The simplest decision framework is to ask whether the median outcome at your capital scale makes the time and subscription cost worth it. For $500 of capital and the Free view-only tier, the math is easy — you have nothing at stake and you are learning. For $5,000 of capital at the median (+22%, ~$1,100/year), Pro at $299/month is $3,588/year — not the right fit unless you scale up. For $5,000 at the 75th percentile (+39%, ~$1,950), it is close to break-even on platform cost, which is again a reason to scale up rather than stay at this tier on a paid plan. For $25,000+, the median return covers the platform cost three to five times over with room left.

This is a deliberately honest sizing argument and it is the one I would make to a friend asking the same question. The product is worth its monthly cost above roughly $20,000 of working capital. Below that, the Free tier and the patience to scale up are the right play; the paid tiers earn their keep once your size starts to capture the deeper-depth fills the executor is optimised for. Details are on the billing page; the free tier never expires.

Frequently asked questions

How much can you make copy trading Polymarket in a year?

The median 12-month return across vetted subscriber accounts in the year ending May 2026 was +14 percent on $500 starter capital, +22 percent on $5,000 active capital, and +26 percent on $50,000 serious capital. The 25th-to-75th-percentile bands ran roughly from negative 6 percent to positive 44 percent depending on capital scale. These are descriptive of what happened, not projections.

Is Polymarket copy trading profitable?

On average yes, but the distribution has real losing tails. About 25 percent of subscribers lost money over the 12-month window, primarily because they followed wallets with low composite scores or pulled capital after a normal drawdown. Profitability tracks two things tightly: the quality of the wallet basket and the discipline to leave the configuration alone through monthly variance.

How much capital do I need to start copy trading Polymarket?

$500 is enough to learn the workflow with the Free tier; we recommend treating it as tuition rather than a serious return target. $5,000 is the threshold at which slippage stops dominating the math and copy trading starts to feel like a real allocation. $25,000 is where the paid tiers (Pro at $299, Elite at $499) earn their monthly cost in median return.

What is the biggest risk in Polymarket copy trading?

The largest source of P&L underperformance in our 12-month dataset is following wallets with low composite scores — not bad execution, not bad timing, not bad luck. Subscribers who filtered by composite score above 0.78 outperformed those who filtered above 0.40 by roughly 18 percentage points over the year. Wallet selection is the leverage; everything else is implementation.

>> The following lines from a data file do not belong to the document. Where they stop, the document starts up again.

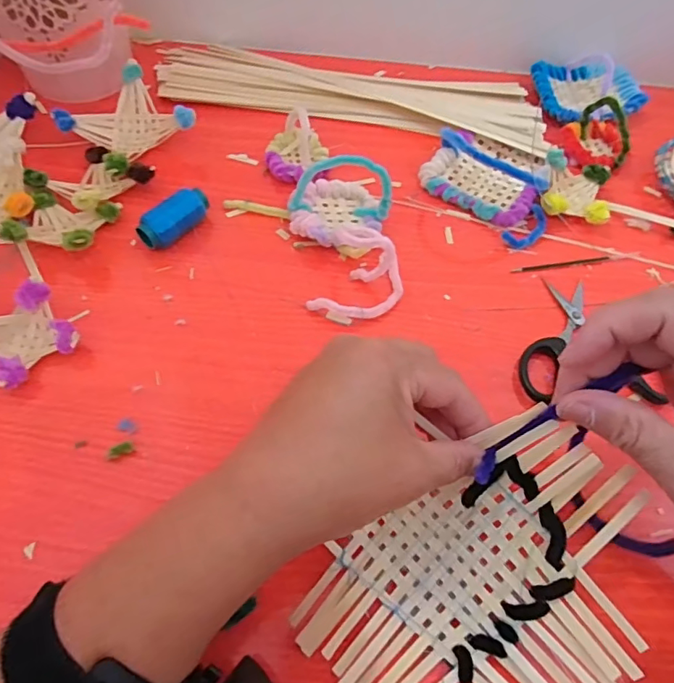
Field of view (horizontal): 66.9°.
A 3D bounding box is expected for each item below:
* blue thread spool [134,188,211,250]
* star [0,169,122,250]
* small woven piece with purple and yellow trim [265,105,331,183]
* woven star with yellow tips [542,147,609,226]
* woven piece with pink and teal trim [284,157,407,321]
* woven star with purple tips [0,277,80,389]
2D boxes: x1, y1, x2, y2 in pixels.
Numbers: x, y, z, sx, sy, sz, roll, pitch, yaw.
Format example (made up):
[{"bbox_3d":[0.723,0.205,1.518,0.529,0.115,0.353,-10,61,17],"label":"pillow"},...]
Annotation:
[{"bbox_3d":[-0.118,-0.090,0.381,0.025,0.026,0.057,40,65,18],"label":"blue thread spool"},{"bbox_3d":[-0.198,-0.089,0.369,0.063,0.030,0.065,7,60,0],"label":"star"},{"bbox_3d":[-0.032,-0.162,0.416,0.050,0.037,0.065,-4,60,-6],"label":"small woven piece with purple and yellow trim"},{"bbox_3d":[0.192,-0.121,0.411,0.051,0.026,0.055,12,60,4],"label":"woven star with yellow tips"},{"bbox_3d":[0.007,-0.080,0.361,0.071,0.054,0.124,-7,60,-7],"label":"woven piece with pink and teal trim"},{"bbox_3d":[-0.195,-0.003,0.317,0.054,0.030,0.049,-35,68,-21],"label":"woven star with purple tips"}]

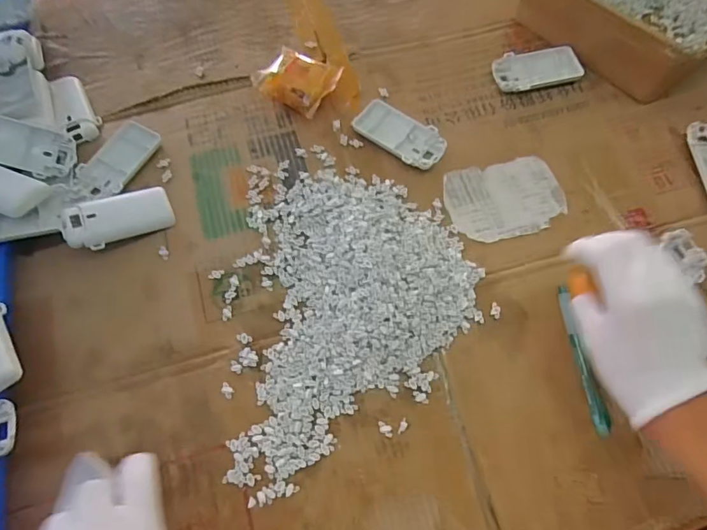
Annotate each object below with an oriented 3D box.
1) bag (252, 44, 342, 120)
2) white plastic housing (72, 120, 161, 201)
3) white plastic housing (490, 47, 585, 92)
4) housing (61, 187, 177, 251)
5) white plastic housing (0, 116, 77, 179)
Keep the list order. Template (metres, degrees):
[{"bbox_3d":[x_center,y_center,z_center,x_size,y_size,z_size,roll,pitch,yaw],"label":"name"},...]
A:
[{"bbox_3d":[-0.059,-0.198,0.512,0.075,0.040,0.070,28,71,12],"label":"bag"},{"bbox_3d":[-0.244,-0.104,0.487,0.047,0.022,0.100,28,71,12],"label":"white plastic housing"},{"bbox_3d":[0.206,-0.222,0.537,0.092,0.018,0.049,-15,68,-4],"label":"white plastic housing"},{"bbox_3d":[-0.223,-0.045,0.450,0.095,0.010,0.044,-22,84,-28],"label":"housing"},{"bbox_3d":[-0.327,-0.118,0.464,0.093,0.021,0.047,14,66,-22],"label":"white plastic housing"}]

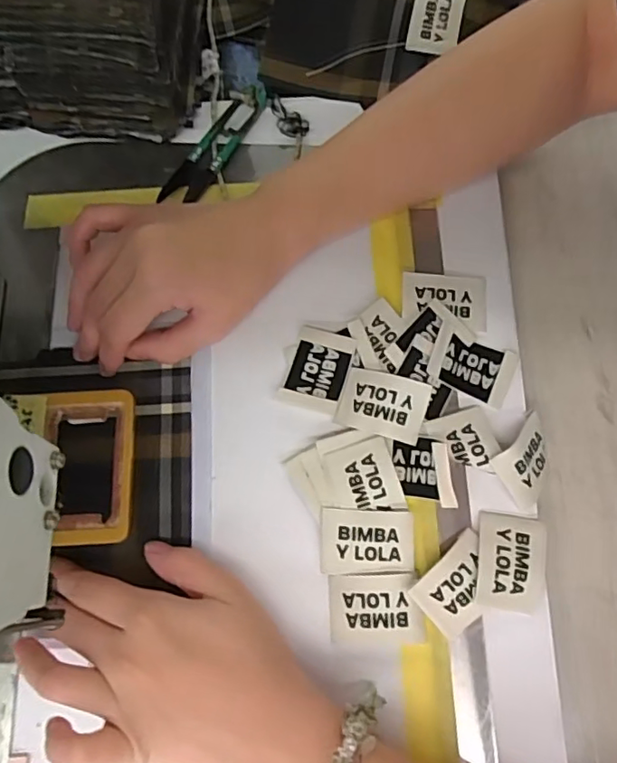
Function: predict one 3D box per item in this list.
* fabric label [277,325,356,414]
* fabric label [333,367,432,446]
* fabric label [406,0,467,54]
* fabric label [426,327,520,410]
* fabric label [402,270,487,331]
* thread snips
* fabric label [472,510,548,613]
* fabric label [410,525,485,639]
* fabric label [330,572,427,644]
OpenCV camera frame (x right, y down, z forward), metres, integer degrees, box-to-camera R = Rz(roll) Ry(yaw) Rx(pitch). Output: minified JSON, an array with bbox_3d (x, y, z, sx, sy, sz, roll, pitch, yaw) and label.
[{"bbox_3d":[0.006,-0.007,0.318,0.034,0.006,0.049,15,73,12],"label":"fabric label"},{"bbox_3d":[0.041,0.012,0.306,0.046,0.006,0.034,15,82,13],"label":"fabric label"},{"bbox_3d":[0.087,-0.247,0.374,0.035,0.004,0.048,8,103,-8],"label":"fabric label"},{"bbox_3d":[0.093,-0.009,0.314,0.046,0.006,0.032,25,72,-1],"label":"fabric label"},{"bbox_3d":[0.080,-0.049,0.325,0.049,0.004,0.034,2,74,4],"label":"fabric label"},{"bbox_3d":[-0.060,-0.153,0.360,0.023,0.012,0.095,31,78,12],"label":"thread snips"},{"bbox_3d":[0.104,0.092,0.283,0.034,0.005,0.047,10,75,7],"label":"fabric label"},{"bbox_3d":[0.078,0.102,0.282,0.047,0.006,0.031,-41,75,-8],"label":"fabric label"},{"bbox_3d":[0.034,0.115,0.285,0.047,0.009,0.032,-2,74,3],"label":"fabric label"}]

How long does it take before copy trading on Polymarket pays back?

Median subscriber pays back the first month of platform cost within 30 to 60 days at $5,000 of capital, and within 14 to 21 days at $25,000. The exact timing depends on which categories the followed leaders trade; sports specialists turn capital faster and pay back faster, election specialists hold longer and pay back in larger but rarer steps.